Advanced Manufacturing and Engineering (AME) research is working towards faster computers, longer lasting batteries, lower power memory devices, stronger, lighter materials, better catalysts, and more, with research programme spanning all aspects of AME. We aim for a collaborative environment to build global impact in AME.
Currently, there are four main research themes under AME:
Advanced Materials Development
We investigate all possible means of creating advanced materials and device structures, spanning from advanced thin film deposition techniques including molecular beam epitaxy and atomic layer chemical vapour deposition, to self-assembled monolayers and chemical synthesis. New materials are being developed for energy storage, batteries and supercapacitors, new catalysts, novel nanoelectronic and spintronic devices and new energy-related materials, biosensors and biomaterials. We are also building a new paradigm for materials development through the synergistic combination of advanced materials development and fabrication with world-class characterisation and modelling.
Advanced Materials Manufacturing
Advanced manufacturing can translate materials into more value-added, as well as more economic functional devices. Today, additive manufacturing is an emerging technique in advanced manufacturing. There are many material issues in advanced manufacturing, for example surface finishing of metallic structures and high performance ceramics, and how to achieve single step formation without significant volume shrinkage. Another important issue is defect incorporation which can affect mechanical and other properties catastrophically. Understanding the formation of material defects is crucial for structural control. We are investigating these fundamental issues through the synergistic combination of materials modelling and simulation and materials characterisation down to the atomic level.
Advanced Materials Characterisation
We have unmatched facilities for characterising materials properties including the first aberration-corrected scanning transmission electron microscope in South-East Asia, which can see and identify individual atoms in materials. We are building a correlative, multiscale, multimodal characterisation facility to image materials functionality, trace its origin to the atomic level, and gain critical insight into how the materials functionality could be enhanced.

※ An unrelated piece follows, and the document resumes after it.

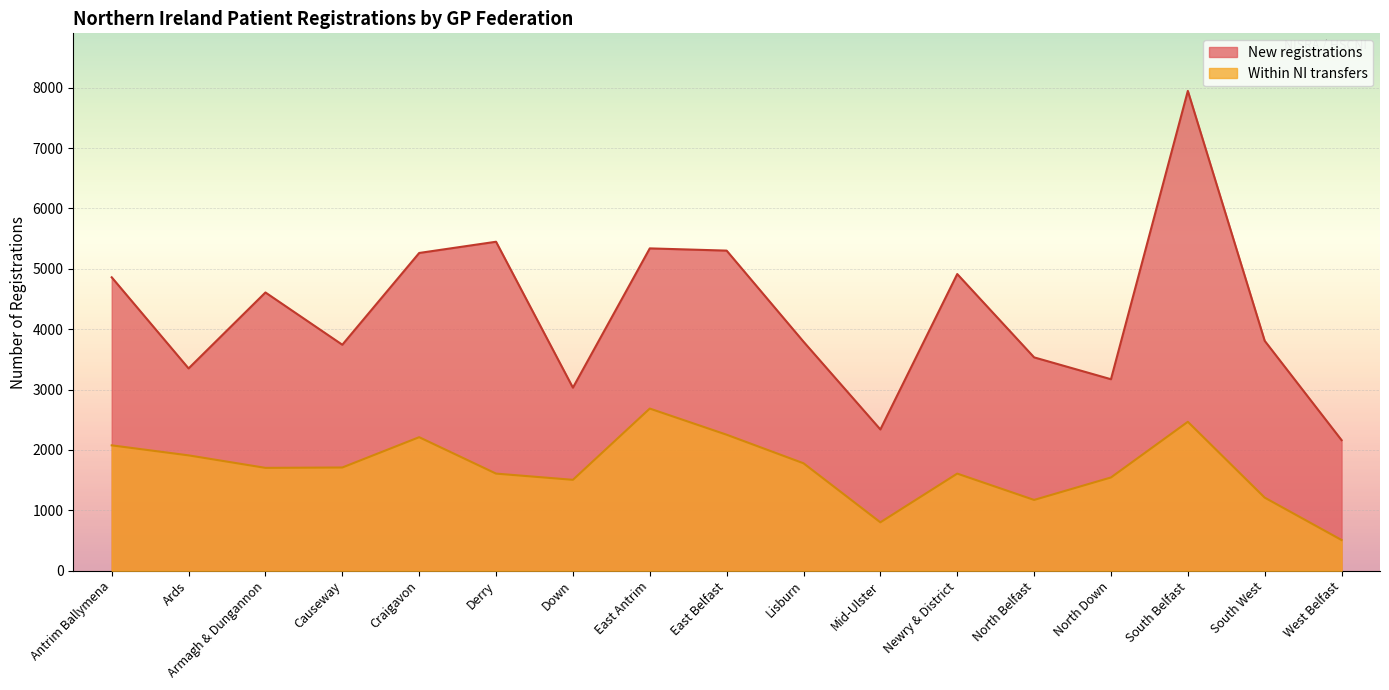

What is the label of the 10th point from the right?

East Antrim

Advanced Materials Modelling
In synergy with multiscale imaging we are developing multiscale modelling; from the macroscopic level to the atomic scale, including reaction to forces, flows, charges (ions and electrons) and chemical activity. We aim to match movies taken by microscopy to computer simulations, to identify the key controlling parameters and understand the links across the ten orders of magnitude in scale from material components to the atoms that ultimately determine their performance.